## EXERCISE DESCRIPTION
Pull out every line in the records below that contains the string "difference".

===== DATA FOR REVIEW =====

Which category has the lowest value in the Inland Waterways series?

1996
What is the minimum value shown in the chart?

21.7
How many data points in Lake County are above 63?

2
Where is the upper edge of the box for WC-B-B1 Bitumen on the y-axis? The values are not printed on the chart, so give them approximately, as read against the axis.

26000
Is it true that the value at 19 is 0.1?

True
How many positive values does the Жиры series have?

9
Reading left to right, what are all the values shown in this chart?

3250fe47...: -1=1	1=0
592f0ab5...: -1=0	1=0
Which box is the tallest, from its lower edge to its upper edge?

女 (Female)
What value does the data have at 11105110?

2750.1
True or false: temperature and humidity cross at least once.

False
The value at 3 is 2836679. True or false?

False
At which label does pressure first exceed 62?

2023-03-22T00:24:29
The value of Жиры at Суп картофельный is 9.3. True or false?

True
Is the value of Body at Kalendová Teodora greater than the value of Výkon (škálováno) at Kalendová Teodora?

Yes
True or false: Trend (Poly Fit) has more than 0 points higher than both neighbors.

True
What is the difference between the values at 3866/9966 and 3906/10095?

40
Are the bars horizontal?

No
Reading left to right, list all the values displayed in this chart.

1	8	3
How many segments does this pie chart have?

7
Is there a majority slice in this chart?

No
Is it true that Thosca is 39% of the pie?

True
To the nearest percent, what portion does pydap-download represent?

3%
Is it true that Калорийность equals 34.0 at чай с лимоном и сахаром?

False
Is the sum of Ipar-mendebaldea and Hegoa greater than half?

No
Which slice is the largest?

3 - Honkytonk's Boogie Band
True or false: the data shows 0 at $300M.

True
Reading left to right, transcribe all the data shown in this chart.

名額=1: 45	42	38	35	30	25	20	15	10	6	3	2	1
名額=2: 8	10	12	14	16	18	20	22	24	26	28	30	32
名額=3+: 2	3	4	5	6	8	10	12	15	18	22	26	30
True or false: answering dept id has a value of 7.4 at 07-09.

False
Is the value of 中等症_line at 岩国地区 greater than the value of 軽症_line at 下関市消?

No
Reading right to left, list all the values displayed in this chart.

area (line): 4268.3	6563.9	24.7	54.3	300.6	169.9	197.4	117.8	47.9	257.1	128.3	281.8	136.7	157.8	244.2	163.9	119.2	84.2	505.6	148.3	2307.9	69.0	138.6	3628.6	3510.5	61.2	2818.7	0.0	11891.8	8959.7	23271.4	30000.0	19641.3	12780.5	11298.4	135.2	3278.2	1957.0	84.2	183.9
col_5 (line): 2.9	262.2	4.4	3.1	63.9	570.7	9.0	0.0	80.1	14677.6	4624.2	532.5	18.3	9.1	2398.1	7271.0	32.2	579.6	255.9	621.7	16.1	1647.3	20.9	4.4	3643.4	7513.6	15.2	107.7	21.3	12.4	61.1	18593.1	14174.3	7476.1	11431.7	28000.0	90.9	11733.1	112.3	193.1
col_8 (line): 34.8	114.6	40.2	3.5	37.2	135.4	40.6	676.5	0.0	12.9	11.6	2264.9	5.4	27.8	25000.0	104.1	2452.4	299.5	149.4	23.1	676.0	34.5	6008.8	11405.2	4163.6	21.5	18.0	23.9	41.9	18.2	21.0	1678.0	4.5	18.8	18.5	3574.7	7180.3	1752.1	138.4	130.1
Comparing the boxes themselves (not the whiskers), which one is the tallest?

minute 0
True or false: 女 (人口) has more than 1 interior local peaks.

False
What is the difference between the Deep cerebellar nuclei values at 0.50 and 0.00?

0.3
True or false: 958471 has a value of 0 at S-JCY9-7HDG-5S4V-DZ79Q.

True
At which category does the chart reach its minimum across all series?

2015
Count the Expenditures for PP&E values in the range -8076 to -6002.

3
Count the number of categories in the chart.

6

=====

## ANSWER FOR THE TASK
What is the difference between the values at 3866/9966 and 3906/10095?
What is the difference between the Deep cerebellar nuclei values at 0.50 and 0.00?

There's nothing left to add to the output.